[EM] 1/r as a voting system.

⸘Ŭalabio‽ Walabio at MacOSX.Com
Tue Apr 19 13:04:07 PDT 2016


	Date: 	 Tue, 19 Apr 2016 09:45:39 -0400
	From: 	 Fred Gohlke <fredgohlke at verizon.net>
	Subject: 	 Re: 	 [EM] 1/r as a voting system.

> 	The problem with petition-type systems is that they are exploited by rabble-rousers; people who are experts are inflaming the public passion on issues like women’s rights or terrorism.

	We have no way of preventing rich people from ending up on the ballot; but then again however, we do not want a million names on the ballot, most of whom are people running for a lark.  The idea of having to reach the number of signatures greater than the square-root of the population is that, in addition to the rich, poor devoted people wanting to make a positive change in the world can achieve this goal:

	Let us suppose that one has average wealth and income and lives in a country with a population of 100,000,000 people.  One runs as a joke.  One probably would not bother to gather the myriad (10,000) signatures, so probably would not get on the ballot.  If one is seriously committed to making the country a better place and has average wealth and income, if one is willing to use all of one’s spare time for gathering signatures, getting a myriad signatures in an years, is difficult, but doable.  Certainly, the rich could easily pay a myriad people for their signatures, but once they are on the ballot, they can use only public financing, which is a great equalizer because all candidates receive the same amount and can only campaign using public financing.

	Once on the ballot, candidates can only use public money for campaigning, all candidates receive the same about of money, and candidates cannot lie and stay on the ballot.  The limiting all candidates to the same amount of public money is a great equalizer, allowing good candidates to bubble to the top.
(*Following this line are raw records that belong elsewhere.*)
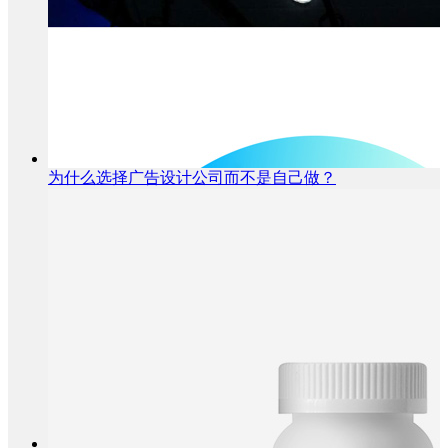
为什么选择广告设计公司而不是自己做？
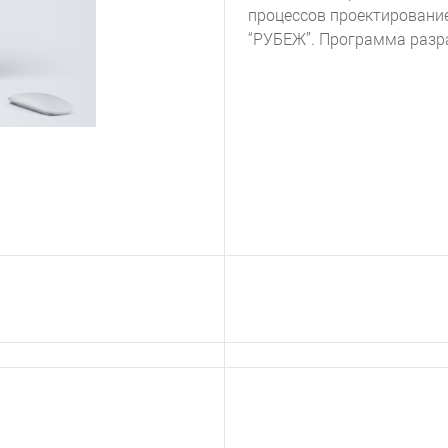
процессов проектировани
“РУБЕЖ”. Программа разр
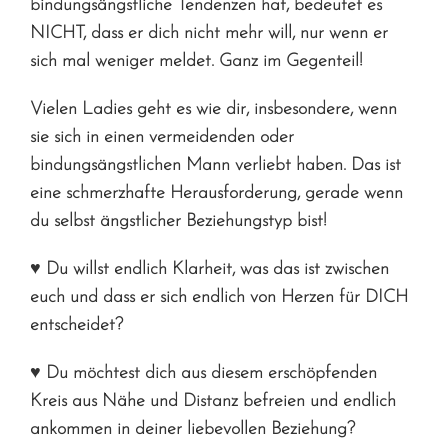
bindungsängstliche Tendenzen hat, bedeutet es
NICHT, dass er dich nicht mehr will, nur wenn er
sich mal weniger meldet. Ganz im Gegenteil!
Vielen Ladies geht es wie dir, insbesondere, wenn
sie sich in einen vermeidenden oder
bindungsängstlichen Mann verliebt haben. Das ist
eine schmerzhafte Herausforderung, gerade wenn
du selbst ängstlicher Beziehungstyp bist!
♥ Du willst endlich Klarheit, was das ist zwischen
euch und dass er sich endlich von Herzen für DICH
entscheidet?
♥ Du möchtest dich aus diesem erschöpfenden
Kreis aus Nähe und Distanz befreien und endlich
ankommen in deiner liebevollen Beziehung?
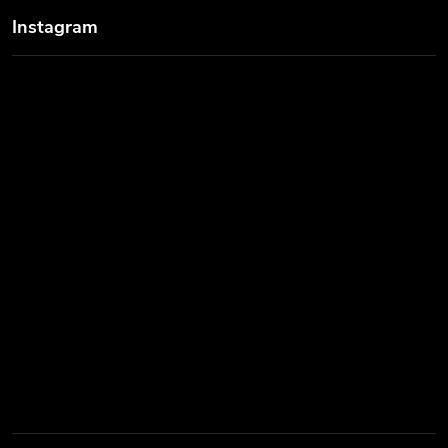
Instagram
	Allowing write-ins is a way of letting the voters choose someone not on the ballot because of chicanery.  The vast majority of writ-ins probably will be rich people trying to buy elections, but I would not write-in such a person:

	In my country, we have a man running for president who lies like a rug.  If candidates could not lie, he would be struck from the ballot.  If he would be struck from the ballot, I am pretty sure that he would start an expensive write-in campaign with his wealth.  No matter how-many of his advertisements I would see, I would never write his name onto my ballot.
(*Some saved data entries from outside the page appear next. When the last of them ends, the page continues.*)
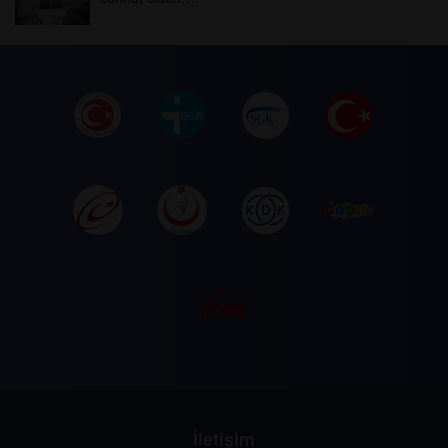
İletişim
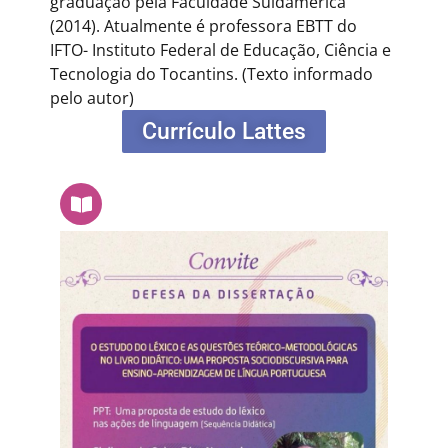
graduação pela Faculdade Suldamérica
(2014). Atualmente é professora EBTT do
IFTO- Instituto Federal de Educação, Ciência e
Tecnologia do Tocantins.
(Texto informado
pelo autor)
Currículo Lattes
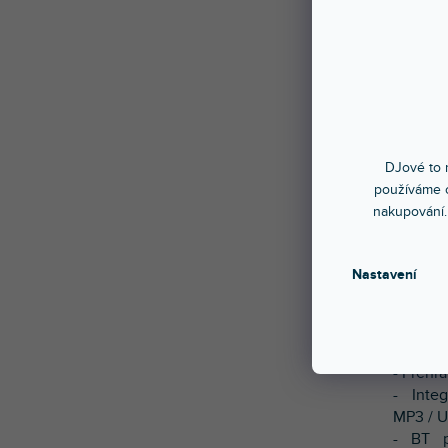
PDC75 j
„vše v
přehrá
přehrá
DJové to n
vstupů
používáme c
PDC75 
nakupování.
BT pro
ze sm
zařízen
Nastavení
dodáván
Parame
- Přehr
- Inte
MP3 / U
- BT p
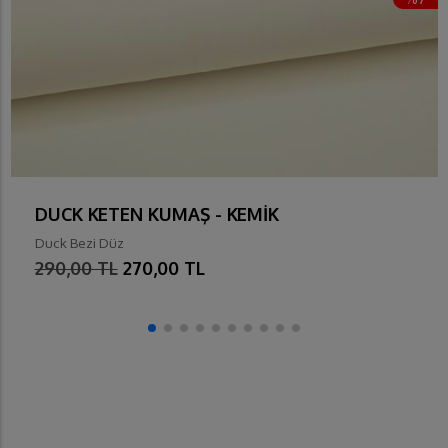
DUCK KETEN KUMAŞ - KEMİK
Duck Bezi Düz
290,00 TL
270,00 TL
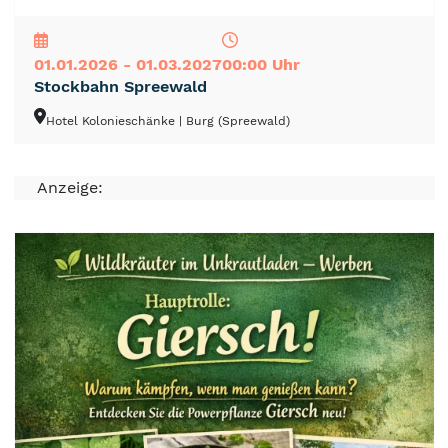
NEU
TOP
TIPP
01.01.2026 - 01.03.2027
00:00 Uhr
Stockbahn Spreewald
Hotel Kolonieschänke
| Burg (Spreewald)
Anzeige:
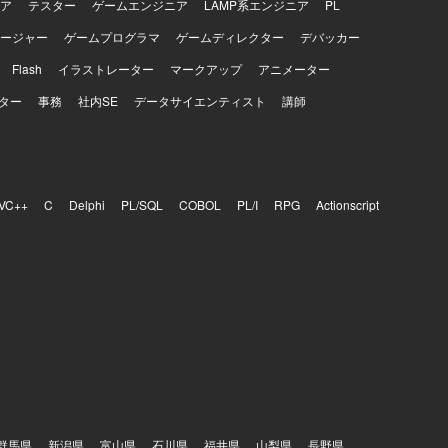
ア
テスター
ゲームエンジニア
LAMP系エンジニア
PL
ージャー
ゲームプログラマ
ゲームディレクター
デバッカー
Flash
イラストレーター
マークアップ
アニメーター
ター
事務
社内SE
データサイエンティスト
講師
VC++
C
Delphi
PL/SQL
COBOL
PL/I
RPG
Actionscript
群馬県
新潟県
富山県
石川県
福井県
山梨県
長野県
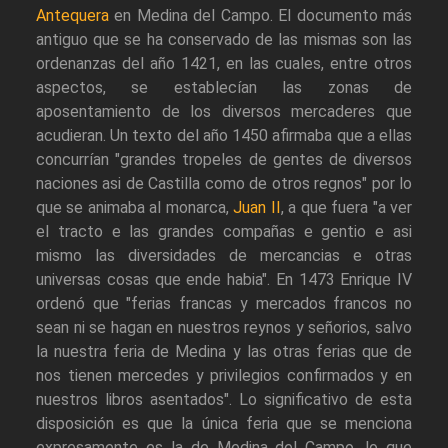
Antequera
en Medina del Campo. El documento más
antiguo que se ha conservado de las mismas son las
ordenanzas del año 1421, en las cuales, entre otros
aspectos, se establecían las zonas de
aposentamiento de los diversos mercaderes que
acudieran. Un texto del año 1450 afirmaba que a ellas
concurrían "grandes tropeles de gentes de diversos
naciones asi de Castilla como de otros regnos" por lo
que se animaba al monarca,
Juan II
, a que fuera "a ver
el tracto e las grandes compañas e gentio e asi
mismo las diversidades de mercancias e otras
universas cosas que ende habia". En 1473 Enrique IV
ordenó que "ferias francas y mercados francos no
sean ni se hagan en nuestros reynos y señorios, salvo
la nuestra feria de Medina y las otras ferias que de
nos tienen mercedes y privilegios confirmados y en
nuestros libros asentados". Lo significativo de esta
disposición es que la única feria que se menciona
expresamente es la de Medina del Campo, lo que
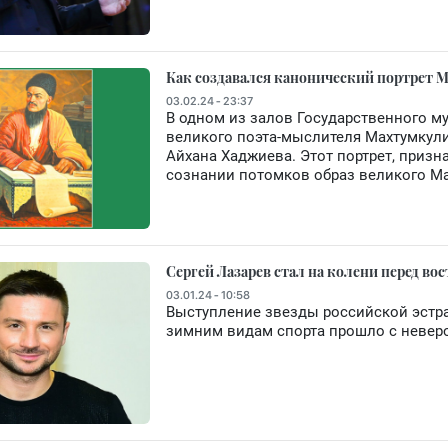
Как создавался канонический портрет 
03.02.24 - 23:37
В одном из залов Государственного м
великого поэта-мыслителя Махтумкул
Айхана Хаджиева. Этот портрет, призн
сознании потомков образ великого Ма
Сергей Лазарев стал на колени перед во
03.01.24 - 10:58
Выступление звезды российской эстра
зимним видам спорта прошло с невер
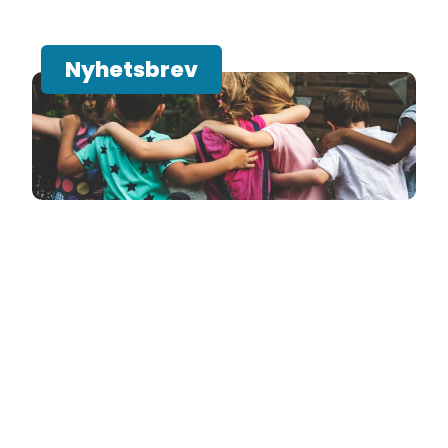
Nyhetsbrev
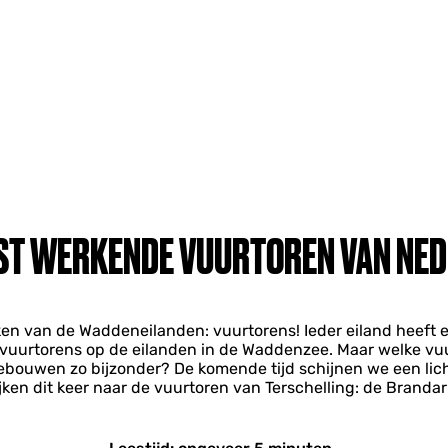
ST WERKENDE VUURTOREN VAN NE
en van de Waddeneilanden: vuurtorens! Ieder eiland heeft e
s vuurtorens op de eilanden in de Waddenzee. Maar welke vuur
bouwen zo bijzonder? De komende tijd schijnen we een licht
ijken dit keer naar de vuurtoren van Terschelling: de Brandari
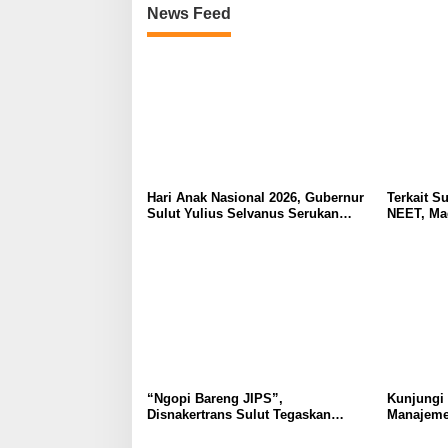
News Feed
Hari Anak Nasional 2026, Gubernur
Terkait Su
Sulut Yulius Selvanus Serukan
NEET, Ma
Penguatan Ruang Aman Bagi Anak,
Dipahami 
di Lingkungan Fisik Maupun di
Tidak Tim
Ruang Digital
Masyarak
“Ngopi Bareng JIPS”,
Kunjungi
Disnakertrans Sulut Tegaskan
Manajeme
Komitmen Lindungi Hak Pekerja
Berkomit
dari Ancaman PHK
Kebudaya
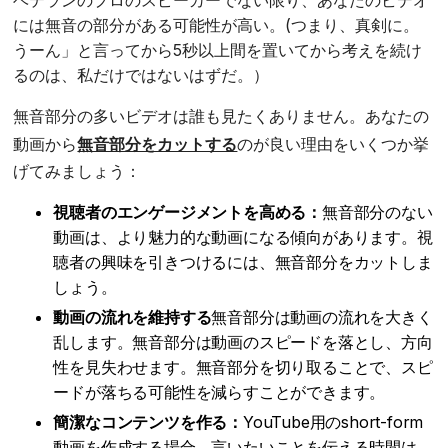
には無音の部分がある可能性が高い。(つまり、真剣に。
うーん」と言ってから5秒以上間を置いてから考えを続け
るのは、私だけではないはずだ。）
無音部分の多いビデオは誰も見たくありません。あなたの
動画から
無音部分をカットする
のが良い理由をいくつか挙
げてみましょう：
視聴者のエンゲージメントを高める：
無音部分のない
動画は、より魅力的な動画になる傾向があります。視
聴者の興味を引きつけるには、無音部分をカットしま
しょう。
動画の流れを維持する
無音部分は動画の流れを大きく
乱します。無音部分は動画のスピードを落とし、方向
性を見失わせます。無音部分を切り取ることで、スピ
ードが落ちる可能性を減らすことができます。
簡潔なコンテンツを作る：
YouTube用のshort-form
動画を作成する場合、言いたいことを伝える時間は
	The reason for the primaries with top-2 runoffs and general election with top-2 ruff is information-overload:

	Let us suppose that we have a score (20) of parties, each with a score of candidates and a score of independents.  That is 420 candidates.  None could research that many candidates.  Each party has a primary and the independents have a primary.  Each voter need only research 20 candies.  After the primary, each voter need research only 2 candidates.

	For the general election, we have a score of parties, each running 1 candidate, and 1 independent.  That is only 21 candidates for researching.  After the general election, we have only 2 candidates for researching for the runoff.